When a book has already been singled out for "outstanding use of oral history," by winning the 2009 Oral History Association Book Award, it might seem that a reviewer's job has already been accomplished. Reading for myself, I can say that [End Page 257] I am fortunate to have the opportunity to add my praise to the achievement of Negotiating Boundaries in the City. This is a book which makes a significant contribution to oral histories of migration and to oral history as a methodology. I will try to indicate why this is so. Apart from telling the story of migration and settlement in one UK city, the book's three main strengths are its use of oral history evidence, its use of theory, and the ways in which time is foregrounded as an analytical tool.

Joanna Herbert chooses the city of Leicester and the lives of migrants from the Indian subcontinent and from East Africa (Asians in UK English) who settled there in the decades following World War Il as her focus for research. Leicester, an industrial city in England's midlands, is known today as an Asian city with a tourism policy that celebrates the multiplicity of its ethnic diversity (1). All this is a far cry from being labelled in the early 1970s as the UK's most "unwelcoming" city. The then city council had warned South Asian migrants expelled from Idi Amin's Uganda to "stay away" (26), an action which was quickly exploited by national rightwing political organizations. South Asian migrants from India, Pakistan, and Bangladesh, Hindus, Muslims, and Sikhs had begun arriving in Leicester in greater numbers from the 1960s. They were followed by East African Asians, who came to settle despite the warning.
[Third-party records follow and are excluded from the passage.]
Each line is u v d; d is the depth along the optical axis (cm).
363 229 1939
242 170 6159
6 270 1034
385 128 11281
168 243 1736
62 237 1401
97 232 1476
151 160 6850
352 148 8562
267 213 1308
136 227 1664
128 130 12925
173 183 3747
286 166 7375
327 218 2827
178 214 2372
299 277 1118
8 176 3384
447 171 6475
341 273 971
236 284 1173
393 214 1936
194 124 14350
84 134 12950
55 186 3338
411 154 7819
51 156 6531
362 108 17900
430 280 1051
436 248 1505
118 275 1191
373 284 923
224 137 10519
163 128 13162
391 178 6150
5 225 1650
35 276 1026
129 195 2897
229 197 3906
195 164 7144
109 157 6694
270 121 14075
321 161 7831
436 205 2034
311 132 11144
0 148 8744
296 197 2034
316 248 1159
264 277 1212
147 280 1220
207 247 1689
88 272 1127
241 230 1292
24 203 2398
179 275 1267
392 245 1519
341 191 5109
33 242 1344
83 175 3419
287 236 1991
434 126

The book draws on oral history interviews with white and South Asian Leicester people to define and explore boundaries: spatial, ethnic, racial, gendered, and work based. Some interviews were created specifically for this study, while others were already lodged in local and national archives. Oral history evidence leads the argument throughout, though this at times means confronting difficult issues, as for example in exploring the idea of difference in the words of William: "But there's good and bad in all. It's just the fact that they're Asians, we're white and it's not our way of life, but you put up with it, you've got to put up with it, they're here to stay that's the long and short of it" (59). Herbert argues that this othering is used to constitute whiteness as Englishness. However, she counterposes South Asian awareness of the difference between everyday racism and excluding, a materially more damaging and demeaning practice, left unchallenged by whites until contested by South Asians themselves in schools and workplaces. What her presentation reveals is engagement and agency belying perceptions of migrants as victims or as outsiders to the city in which they made their home.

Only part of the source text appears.